O cerco estava se fechando. E o governo, enfim, decidiu sobretaxar a importação de 11 produtos de aço com uma alíquota emergencial de 25%. A medida vem atender – ao menos parcialmente – ao clamor do setor de siderurgia, que há meses vem acusando perda de competitividade em relação à enxurrada de importação da matéria-prima da China. Mas, coincidência ou não, a resposta veio apenas depois dos Estados Unidos também manifestarem publicamente uma grande preocupação com o tema.
A Câmara de Comércio Exterior do Brasil anunciou nesta terça (23) à tarde a elevação para 25% da tarifa do Imposto de Importação de 11 produtos de aço, mas apenas para o volume importado que ultrapassar um determinado limite, ou cotas, estabelecido para cada um dos itens. O comitê não disse quais são esses produtos, mas já adiantou que outros quatro estão sob análise e poderão receber o mesmo tratamento.
A medida deve entrar em vigor dentro de 30 dias e tem prazo de validade: 12 meses. A importação da maior parte desses produtos já tinha uma taxação entre 10,8% e 12%.
A taxação de 25% atende às reivindicações das siderúrgicas, porque nivela a alíquota à que vigora nos Estados Unidos, México e Europa. Mas o fato de ser uma medida temporária, na visão do Morgan Stanley, parece ser uma opção por um caminho do meio, da conciliação entre os interesses do setor com os do governo, que vem indicando preocupação com a inflação. Uma taxação maior do aço poderia ter impacto nos preços de produtos que têm o aço como insumo.
Tanto é que representantes das indústrias de uso intensivo de aço também começaram a se movimentar nos últimos dias tentando barrar a taxação do produto chinês. Na semana passada, essas entidades foram a Brasília para alertar o governo sobre os riscos que encarecer o aço vindo da China poderia trazer: inflação, aumento dos custos, perda de competitividade da indústria nacional e prejuízos para os investimentos.
Na queda de braço, ganhou o setor siderúrgico. E uma das razões para isso foi a entrada de um player global importante nessa discussão: os Estados Unidos. O presidente americano, Joe Biden, pediu na semana passada a triplicação da tarifa básica sobre o aço chinês para 25%. Taxação que se somaria a outra tarifa de 25%, definida em 2018 pela administração Trump.

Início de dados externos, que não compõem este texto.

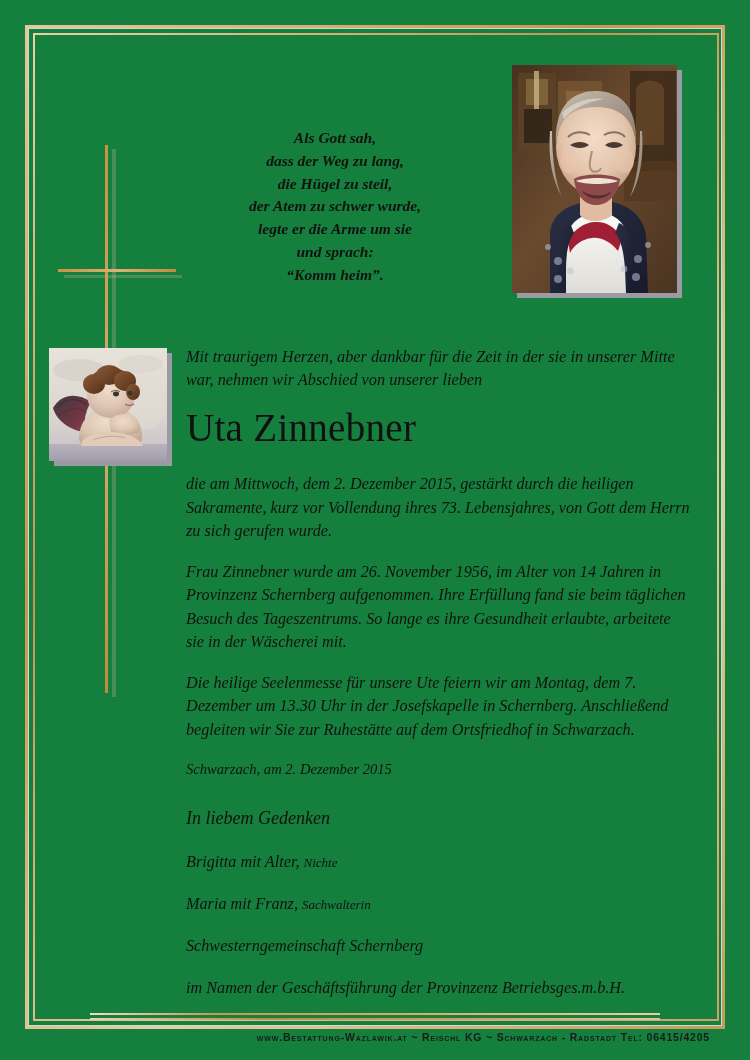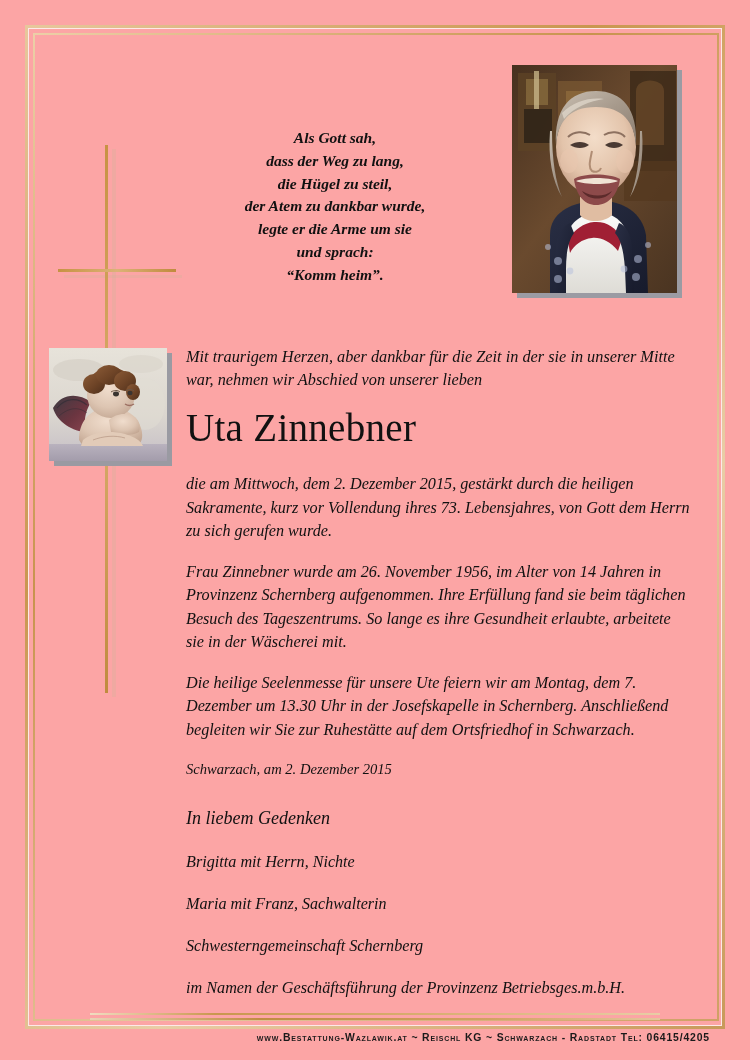"Als Gott sah," .page { background: #fca5a5 -> #15803d }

Washington anunciou em paralelo o início de uma investigação sobre as “práticas desleais da China nos setores dos estaleiros, transporte marítimo e logística”. A iniciativa responde a um pedido de várias organizações sindicais desses setores, que denunciam as políticas chinesas, “mais agressivas e intervencionistas que as de qualquer outro país”.
Essa movimentação nos Estados Unidos pode ter trazido um senso de urgência ao governo brasileiro. Afinal, o aço que o mercado americano deixar de comprar da China poderia ser destinado ao Brasil. E isso agravaria o quadro por aqui.
Liquidação do aço
O pano de fundo para o incômodo da indústria siderúrgica no mundo é a desaceleração do setor imobiliário na China. Com uma demanda mais fraca, está sobrando aço por lá. Para aliviar o estoque, as siderúrgicas chinesas estão oferecendo o produto para vários países do mundo a preços promocionais. E o Brasil é um desses destinos.
No anúncio da tarifa mais alta, o governo brasileiro admitiu que a decisão foi tomada diante da constatação de que o volume de compras externas da matéria-prima, em 2023, superou em 30% a média das compras ocorridas entre 2020 e 2022.
A China exportou 90 milhões de toneladas e o Brasil foi o sétimo principal destino dos embarques. Parte desses produtos tomou mercado de companhias como CSN, Usiminas, Gerdau e outras produtoras locais, cujas lideranças vêm manifestando publicamente preocupação com essa concorrência.
Um dos executivos mais vocais nessa questão foi o presidente global da Gerdau, Gustavo Werneck. Em entrevista no início do ano para comentar o balanço financeiro da companhia de 2023, Werneck afirmou que os danos das importações à indústria do aço no país foram fortes, levaram à redução de produção das empresas e à queda nos ganhos de competitividade. Com isso, a empresa demitiu mais de mil pessoas no ano passado.
Outras empresas também fizeram coro às reivindicações. Foi o caso da Companhia Siderúrgica Nacional (CSN), que chegou a protocolar no início deste ano duas petições no Departamento de Defesa Comercial (Decom), em Brasília, visando uma potencial abertura de processo antidumping contra material oriundo da China.
Desde o início do ano, o Instituto Aço Brasil, que reúne a maioria das fabricantes locais, também ampliou a pressão sobre o governo federal para que se aplicasse a alíquota emergencial, de 25%, sobre todos os tipos de produtos siderúrgicos importados, principalmente de China, Rússia e Coreia do Sul.